Un encadrement minutieux indispensable
Ces lacunes n’ont pas empêché de nombreux pays à franchir le pas, face notamment à la persistance de douleurs réfractaires chez certains patients. Par ailleurs, l’autorisation du cannabis thérapeutique s’inscrit dans une appréciation différente de la notion de soulagement de la douleur. « L’usage du cannabis thérapeutique (…) soulage probablement plus la souffrance dans sa globalité – physique, psychique et sociale – qu’un symptôme spécifique » faisait ainsi remarquer il y a quelques mois sur le site The Conversation le docteur Nicolas Authier (psychiatre et professeur à l’Université Clermont). Mais au-delà de ce positionnement pragmatique et de cette évolution philosophique, la question de l’encadrement est cruciale en cas de libéralisation.
Il ne peut probablement s’agir uniquement d’autoriser les médicaments contenant du THC/CBD. De telles dérogations existent déjà : deux traitements sont potentiellement disponibles (mais l’un, le Sativex, faute d’accord concernant son prix ne peut encore être prescrit en France). C’est donc plus probablement une délivrance médicalisée qui doit être mise en place.
Sur ce point, Nicolas Authier suggérait « La création d’un dispositif d’accès au cannabis à visée thérapeutique, en dehors de celui des médicaments autorisés, doit être réfléchie avec tous les acteurs concernés. Cela a été fait dans des pays comme le Canada, la Suisse ou l’Allemagne. En France, les professionnels de santé, les institutions qui les représentent, les associations de patients et les autorités sanitaires devront travailler ensemble sur la pertinence et la faisabilité d’un dispositif impliquant des structures agréées et des médecins formés. A la croisée de la recherche et du soin, la mise en place d’un registre français du cannabis thérapeutique serait une première étape pour accompagner les patients concernés. Médecins et patients seraient inscrits sur ce registre piloté par une équipe de recherche rattachée à l’Inserm.

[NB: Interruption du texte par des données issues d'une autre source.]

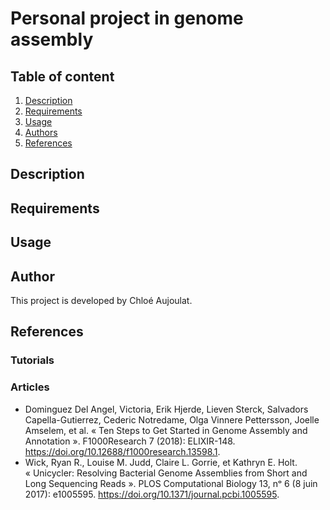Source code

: # Personal project in genome assembly

## Table of content
1. [Description](#descrp)
2. [Requirements](#req)
3. [Usage](#usage)
4. [Authors](#authors)
5. [References](#references)

<a name="descrp"></a>

## Description

<a name="req"></a> 

## Requirements

<a name="usage"></a> 

## Usage

<a name="authors"></a> 

## Author
This project is developed by Chloé Aujoulat.

<a name="references"></a> 

## References

### Tutorials

### Articles
- Dominguez Del Angel, Victoria, Erik Hjerde, Lieven Sterck, Salvadors Capella-Gutierrez, Cederic Notredame, Olga Vinnere Pettersson, Joelle Amselem, et al. « Ten Steps to Get Started in Genome Assembly and Annotation ». F1000Research 7 (2018): ELIXIR-148. https://doi.org/10.12688/f1000research.13598.1.
- Wick, Ryan R., Louise M. Judd, Claire L. Gorrie, et Kathryn E. Holt. « Unicycler: Resolving Bacterial Genome Assemblies from Short and Long Sequencing Reads ». PLOS Computational Biology 13, nᵒ 6 (8 juin 2017): e1005595. https://doi.org/10.1371/journal.pcbi.1005595.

Le patient bénéficierait alors d’une délivrance encadrée d’extraits de cannabis standardisés issus d’une production et d’une distribution contrôlée par un monopole d’État. Cela permettrait d’optimiser cet usage avec une supervision médicale pesant le bénéfice et le risque. Enfin, un tel dispositif permettrait aussi d’améliorer les modalités d’administration du cannabis en proposant des alternatives moins toxiques que le fumer sous forme de cigarette roulée – les « joints ». Par exemple par la bouche en gélules, ou par voie transmuqueuse en spray. Les patients atteints de maladies chroniques et sévères, réfractaires aux médicaments disponibles (dont les médicaments cannabinoïdes), pourraient ainsi passer d’une pratique d’automédication avec une substance illicite à un encadrement légal, médical et sécurisé » décrivait-il.
Reste à savoir si même à travers un tel cadre, ceux qui redoutent fortement une explosion de la consommation et des effets délétères associés se montreraient plus rassurés et plus convaincus.